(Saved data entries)
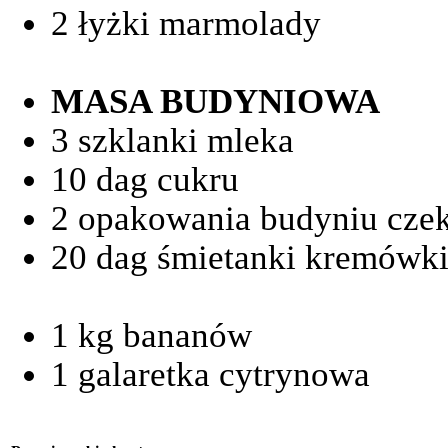
2 łyżki marmolady
MASA BUDYNIOWA
3 szklanki mleka
10 dag cukru
2 opakowania budyniu cze
20 dag śmietanki kremówk
1 kg bananów
1 galaretka cytrynowa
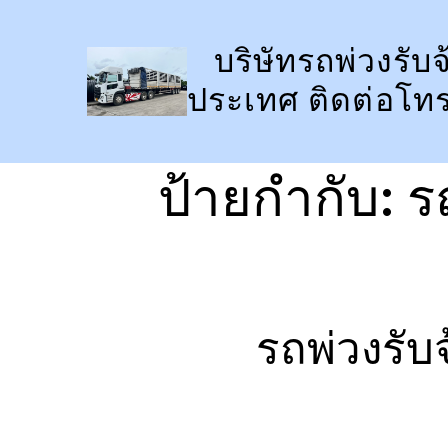
ข้าม
ไป
บริษัทรถพ่วงรับจ
ยัง
ประเทศ ติดต่อโท
เนื้อหา
ป้ายกำกับ:
ร
รถพ่วงรับ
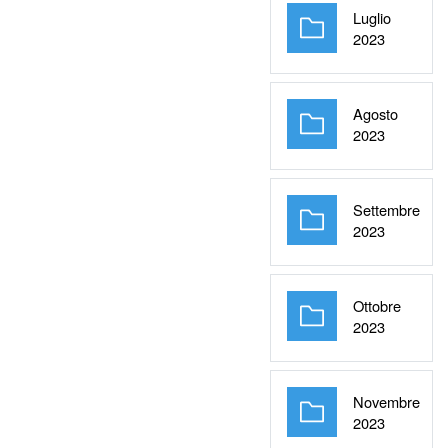
Luglio
Cartella
2023
Agosto
Cartella
2023
Settembre
Cartella
2023
Ottobre
Cartella
2023
Novembre
Cartella
2023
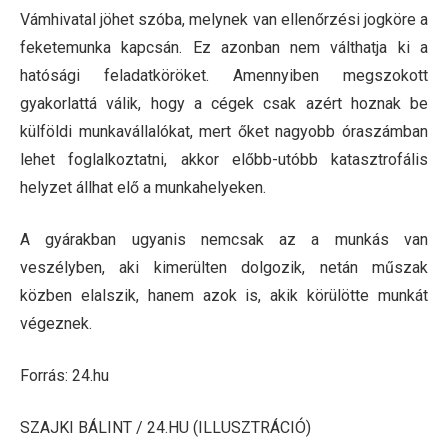
Vámhivatal jöhet szóba, melynek van ellenőrzési jogköre a
feketemunka kapcsán. Ez azonban nem válthatja ki a
hatósági feladatköröket. Amennyiben megszokott
gyakorlattá válik, hogy a cégek csak azért hoznak be
külföldi munkavállalókat, mert őket nagyobb óraszámban
lehet foglalkoztatni, akkor előbb-utóbb katasztrofális
helyzet állhat elő a munkahelyeken.
A gyárakban ugyanis nemcsak az a munkás van
veszélyben, aki kimerülten dolgozik, netán műszak
közben elalszik, hanem azok is, akik körülötte munkát
végeznek.
Forrás: 24.hu
SZAJKI BÁLINT / 24.HU (ILLUSZTRÁCIÓ)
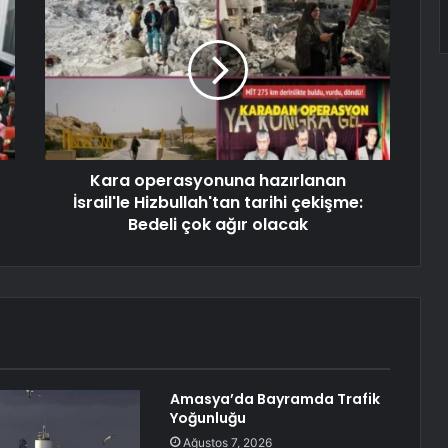
Kara operasyonuna hazırlanan
İsrail'le Hizbullah'tan tarihi çekişme:
Bedeli çok ağır olacak
Amasya’da Bayramda Trafik
Yoğunluğu
Ağustos 7, 2026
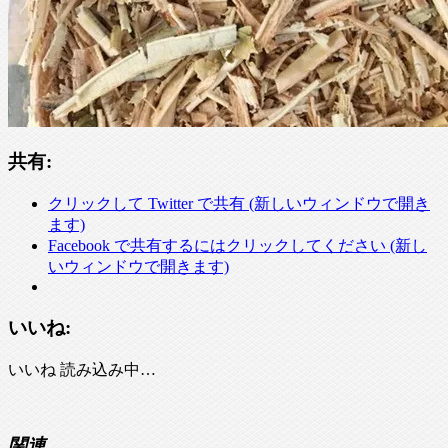
共有:
クリックして Twitter で共有 (新しいウィンドウで開き
ます)
Facebook で共有するにはクリックしてください (新し
いウィンドウで開きます)
いいね:
いいね
読み込み中…
関連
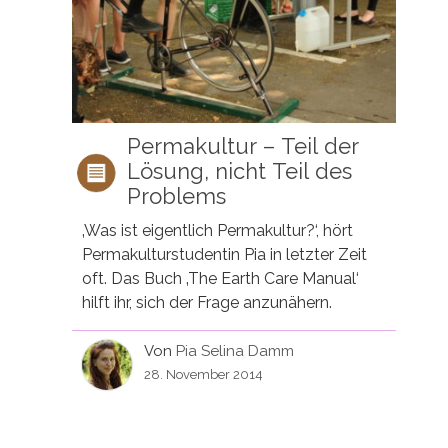
Permakultur – Teil der
Lösung, nicht Teil des
Problems
‚Was ist eigentlich Permakultur?‘, hört
Permakulturstudentin Pia in letzter Zeit
oft. Das Buch ‚The Earth Care Manual‘
hilft ihr, sich der Frage anzunähern.
Von
Pia Selina Damm
28. November 2014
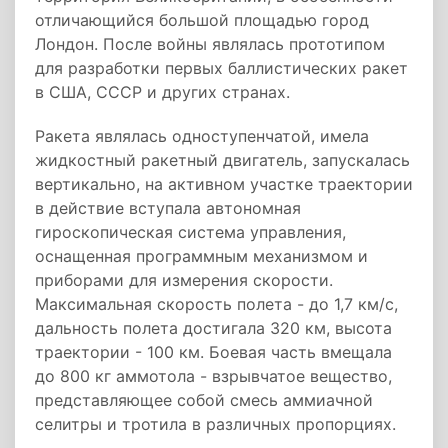
отличающийся большой площадью город
Лондон. После войны являлась прототипом
для разработки первых баллистических ракет
в США, СССР и других странах.
Ракета являлась одноступенчатой, имела
жидкостный ракетный двигатель, запускалась
вертикально, на активном участке траектории
в действие вступала автономная
гироскопическая система управления,
оснащенная программным механизмом и
приборами для измерения скорости.
Максимальная скорость полета - до 1,7 км/с,
дальность полета достигала 320 км, высота
траектории - 100 км. Боевая часть вмещала
до 800 кг аммотола - взрывчатое вещество,
представляющее собой смесь аммиачной
селитры и тротила в различных пропорциях.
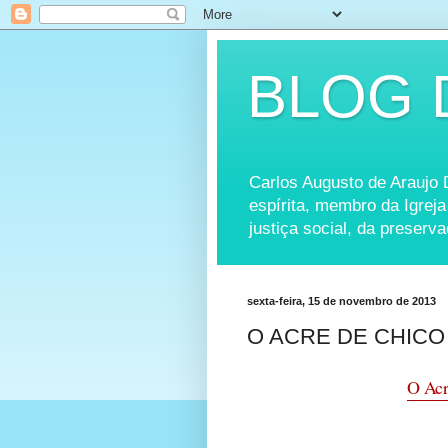
BLOG 
Carlos Augusto de Araujo Dó
espírita, membro da Igreja
justiça social, da preserv
sexta-feira, 15 de novembro de 2013
O ACRE DE CHICO
O Acr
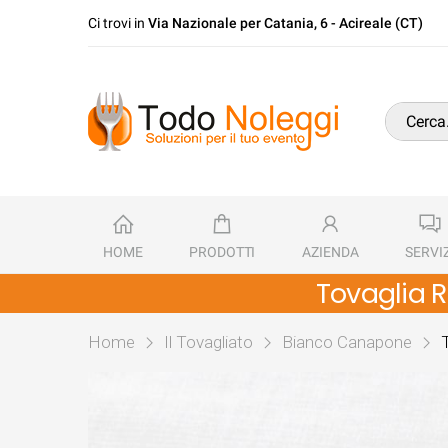
Ci trovi in
Via Nazionale per Catania, 6 - Acireale (CT)
HOME
PRODOTTI
AZIENDA
SERVIZ
Tovaglia 
Home
Il Tovagliato
Bianco Canapone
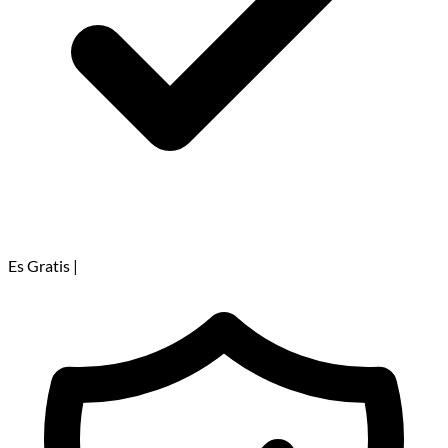
Es Gratis
|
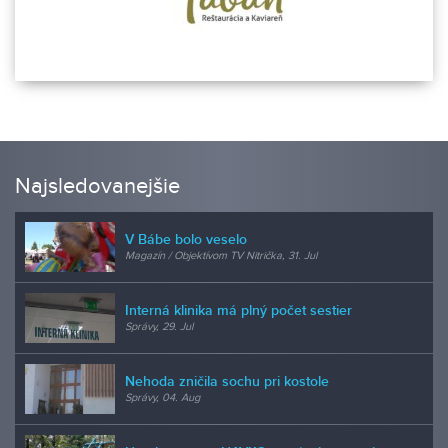
Najsledovanejšie
V Bábe bolo veselo
Magazín / Objektívom TV Nitrička, 31. Jul
Interná klinika má plný počet sestier
Správy, 29. Jul
Nehoda zničila sochu pri kostole
Správy, 04. Aug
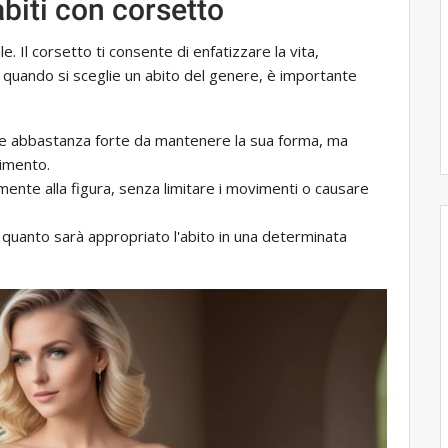
abiti con corsetto
e. Il corsetto ti consente di enfatizzare la vita,
, quando si sceglie un abito del genere, è importante
e abbastanza forte da mantenere la sua forma, ma
vimento.
mente alla figura, senza limitare i movimenti o causare
 quanto sarà appropriato l'abito in una determinata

• **WHAT IS REQUIRED**: Retype exactly, please, the span from the line holding "いウィンドウで開きます)" through the closing line of the data, both ends included, without the pictures.

• **ANSWER SECTION**:
いウィンドウで開きます)
いいね:
いいね
読み込み中…
関連
Permakultur – Teil der
Lösung, nicht Teil des
Problems
‚Was ist eigentlich Permakultur?‘, hört
Permakulturstudentin Pia in letzter Zeit
oft. Das Buch ‚The Earth Care Manual‘
hilft ihr, sich der Frage anzunähern.
Von
Pia Selina Damm
28. November 2014
отличающийся большой площадью город
Лондон. После войны являлась прототипом
для разработки первых баллистических ракет
в США, СССР и других странах.
Ракета являлась одноступенчатой, имела
жидкостный ракетный двигатель, запускалась
вертикально, на активном участке траектории
в действие вступала автономная
гироскопическая система управления,
оснащенная программным механизмом и
приборами для измерения скорости.
Максимальная скорость полета - до 1,7 км/с,
дальность полета достигала 320 км, высота
траектории - 100 км. Боевая часть вмещала
до 800 кг аммотола - взрывчатое вещество,
представляющее собой смесь аммиачной
селитры и тротила в различных пропорциях.
BLOG 
Carlos Augusto de Araujo Dó
espírita, membro da Igreja
justiça social, da preserv
sexta-feira, 15 de novembro de 2013
O ACRE DE CHICO
O Acr
Ci trovi in
Via Nazionale per Catania, 6 - Acireale (CT)
HOME
PRODOTTI
AZIENDA
SERVIZ
Tovaglia 
Home
Il Tovagliato
Bianco Canapone
Es Gratis
|
Najsledovanejšie
V Bábe bolo veselo
Magazín / Objektívom TV Nitrička, 31. Jul
Interná klinika má plný počet sestier
Správy, 29. Jul
Nehoda zničila sochu pri kostole
Správy, 04. Aug
abiti con corsetto
e. Il corsetto ti consente di enfatizzare la vita,
, quando si sceglie un abito del genere, è importante
e abbastanza forte da mantenere la sua forma, ma
vimento.
mente alla figura, senza limitare i movimenti o causare
 quanto sarà appropriato l'abito in una determinata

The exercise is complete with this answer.